René Guénon doit se retourner dans sa tombe !
Bernard Ravet, délégué éducation de la Licra et ancien chef d’établissement, voit aussi dans cette défiance, cette approche « minimaliste » du monde merveilleux de la laïcité  « un échec des politiques éducatives à promouvoir les valeurs républicaines » et « un recul du modèle laïque ».

La jeunesse se désespère

Et si c’était la société des adultes qui était en retard sur l’évolution des mentalités ? La jeunesse française refuse le postulat selon lequel les valeurs républicaines seraient celles de l’assimilation, de l’unicité de la pensée, du rejet du spirituel. Elle ne veut plus se laisser intellectuellement enfermer dans les étroites limites de l’hexagone. Elle est à l’écoute du monde, elle vibre au diapason de l’humanité. Elle se sent plus concernée par la dégradation de la planète que par le sort des filières agricoles. Elle comprend mal la gestion de la covid 19, où les gouvernements des « pays  blancs aisés » invitent leur population à « se protéger les uns les autres », alors que les mêmes Etats exportent leurs conflits meurtriers, et laissent chaque année des milliards d’hommes, de femmes et d’enfants mourir de maladies et de malnutrition.

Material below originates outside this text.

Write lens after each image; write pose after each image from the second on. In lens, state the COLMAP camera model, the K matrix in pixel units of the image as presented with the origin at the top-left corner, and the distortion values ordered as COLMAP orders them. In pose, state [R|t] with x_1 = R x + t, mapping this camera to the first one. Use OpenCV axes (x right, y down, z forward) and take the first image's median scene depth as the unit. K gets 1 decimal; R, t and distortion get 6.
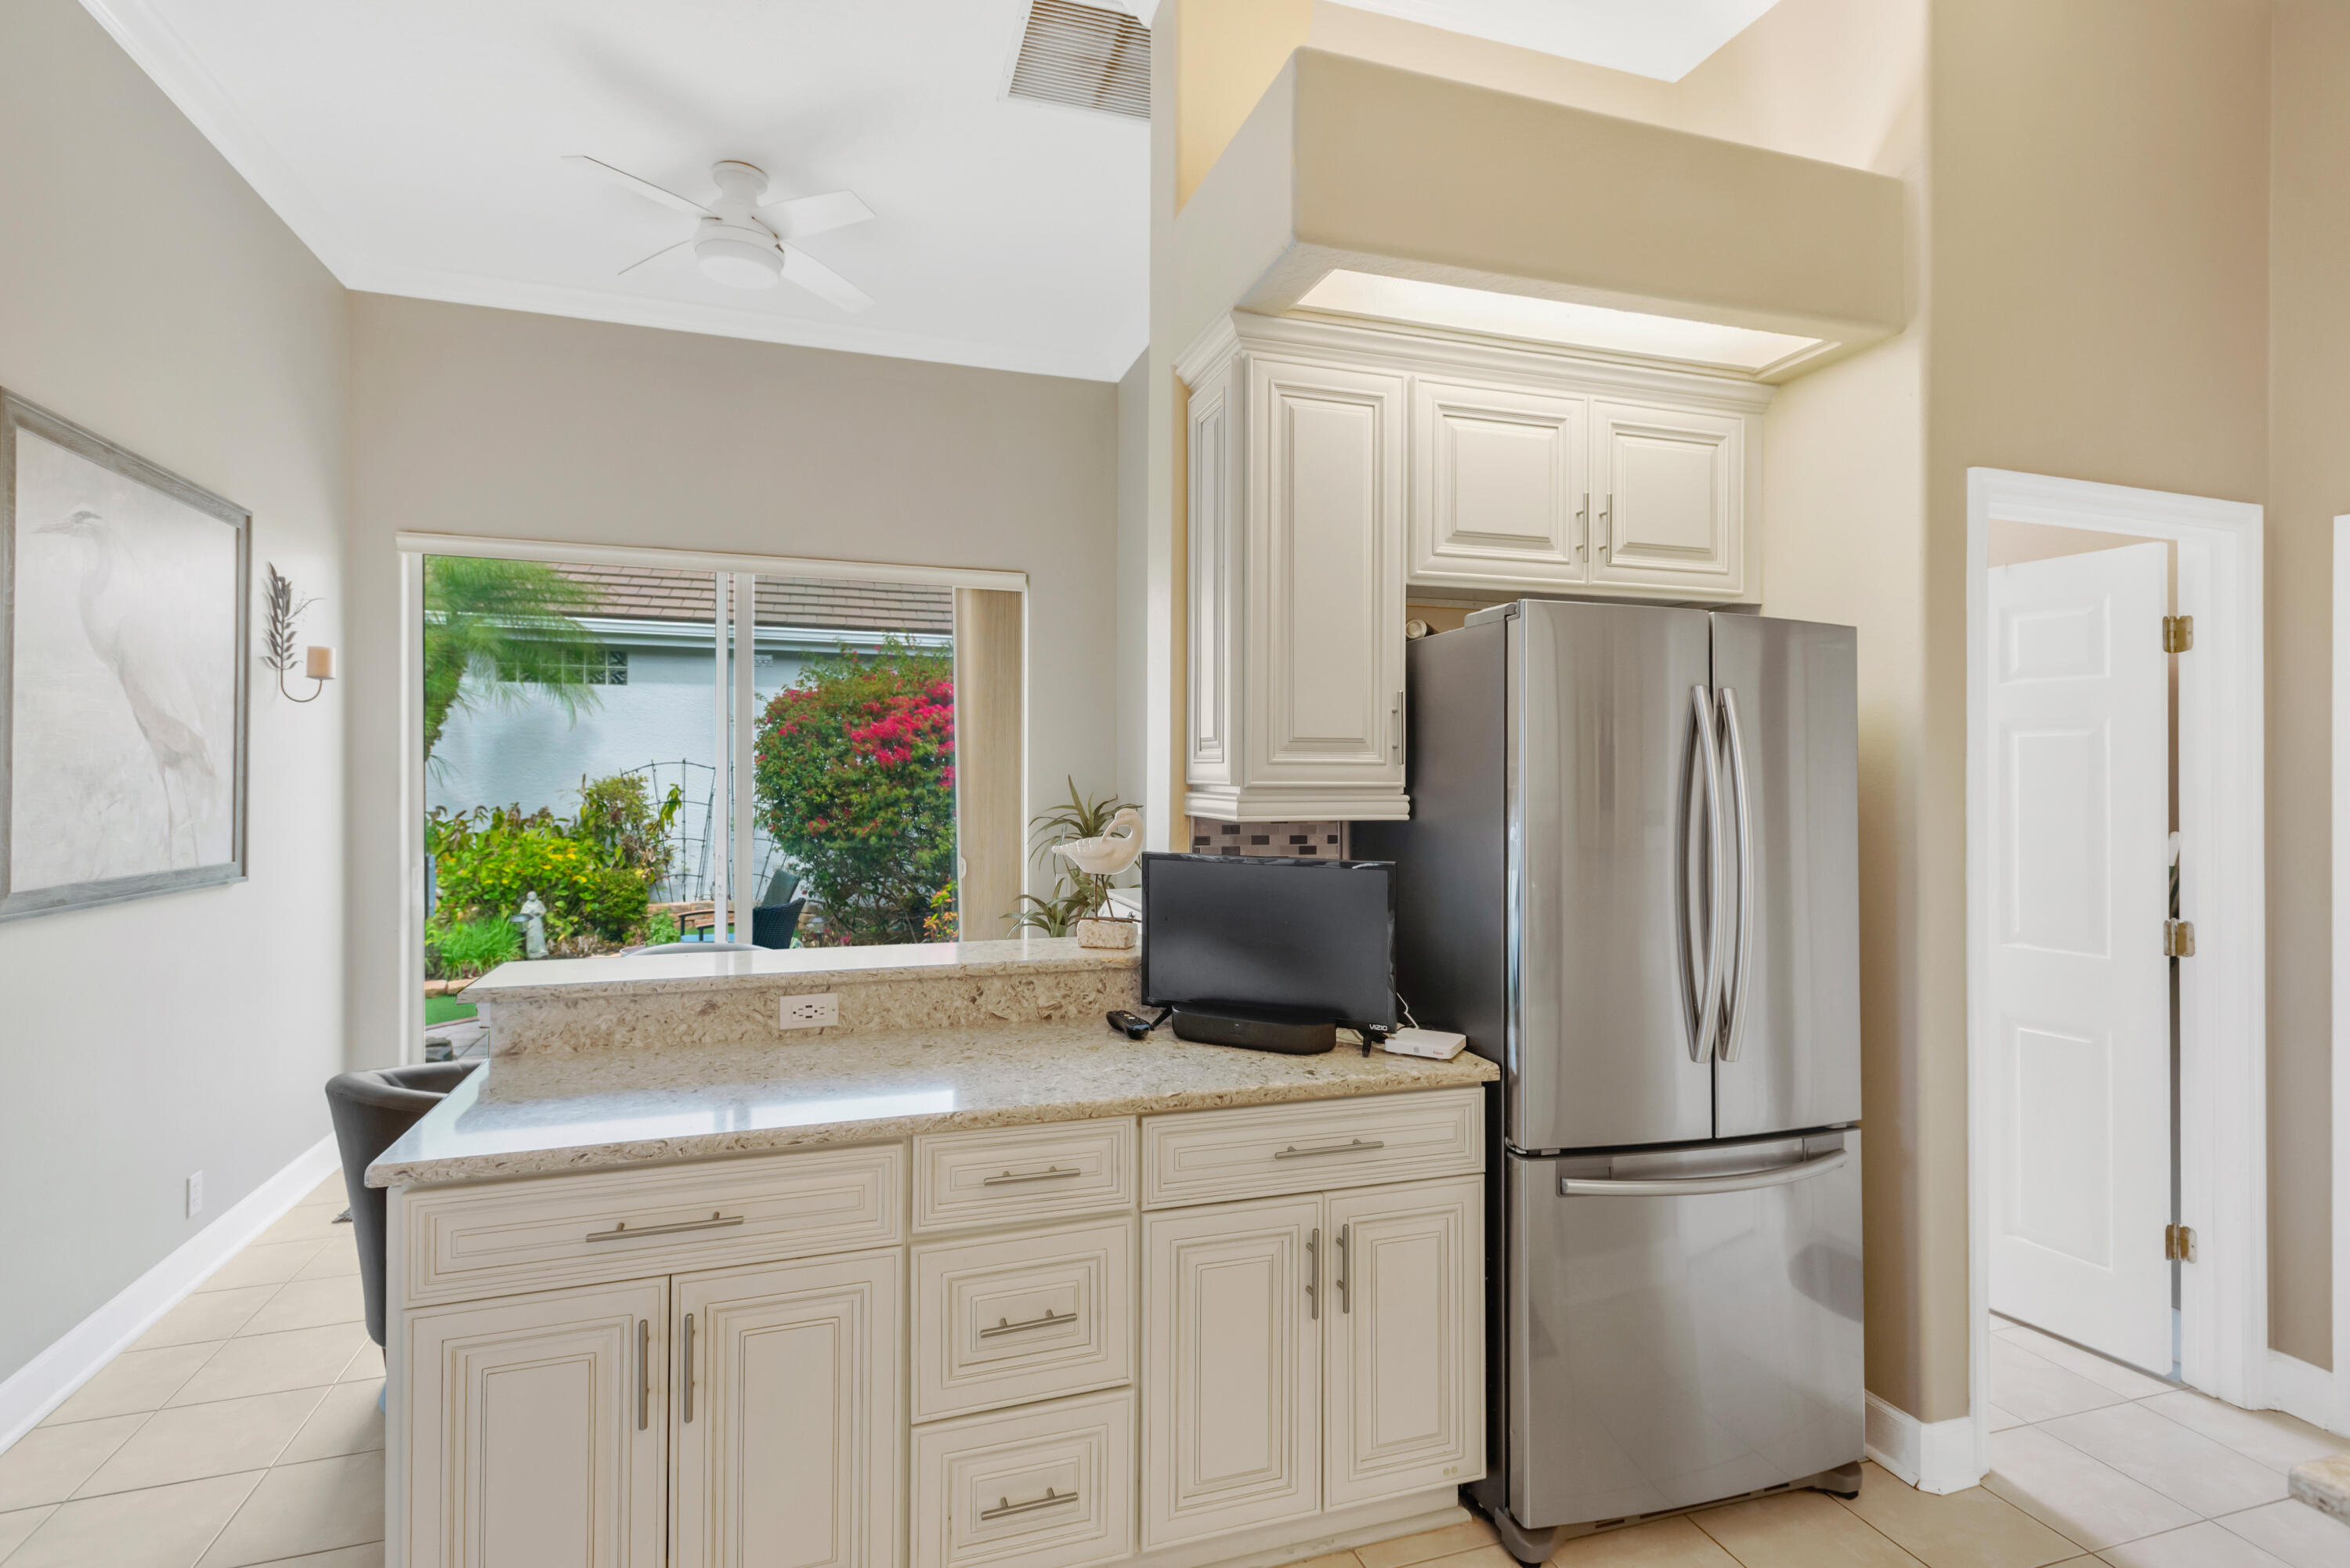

A moins que la faute ne vienne de ces idées pernicieuses venues d’ailleurs. François Kraus, auteur de l’enquête voit dans les résultats de celle-ci « une vision anglo-saxonne ou même islamiste des choses » Evidemment !


Heureusement, le ministre de l’Education Nationale Jean-Michel Blanquer, a confié à l’ancien inspecteur de l’éducation nationale Jean-Pierre Obin la mission pour harmoniser et améliorer la formation des enseignants et chefs d’établissement à la laïcité. Ouf !


Soyons sérieux.  « La jeunesse se désespère. Elle est profondément désespérée parce qu’elle n’a plus d’appui, elle ne croit plus en la politique française (…) Le désespoir est mobilisateur, et lorsqu’il est mobilisateur il devient dangereux». «Il faut que les grandes personnes qui dirigent ce monde soient prévenues que les jeunes vont virer du mauvais côté parce qu’il n’auront plus d’autre solution ».
Le 19 mars 1980, le jeune chanteur Daniel Balavoine interpellait ainsi le candidat à la présidentielle François Mitterrand.
Nous y voici de nouveau. Mais quoi que fasse la France conservatrice, cette jeunesse qui n’en veut plus prendra prochainement les rênes de ce pays, et il est fort à parier que ces lois liberticides finiront leur carrière à la corbeille.


C’est d’ailleurs ce que prédisent les sociologues Anne Muxel et Olivier Galland . La faute à qui ? au « poids croissant des musulmans en France» («  La Tentation radicale  » – PUF).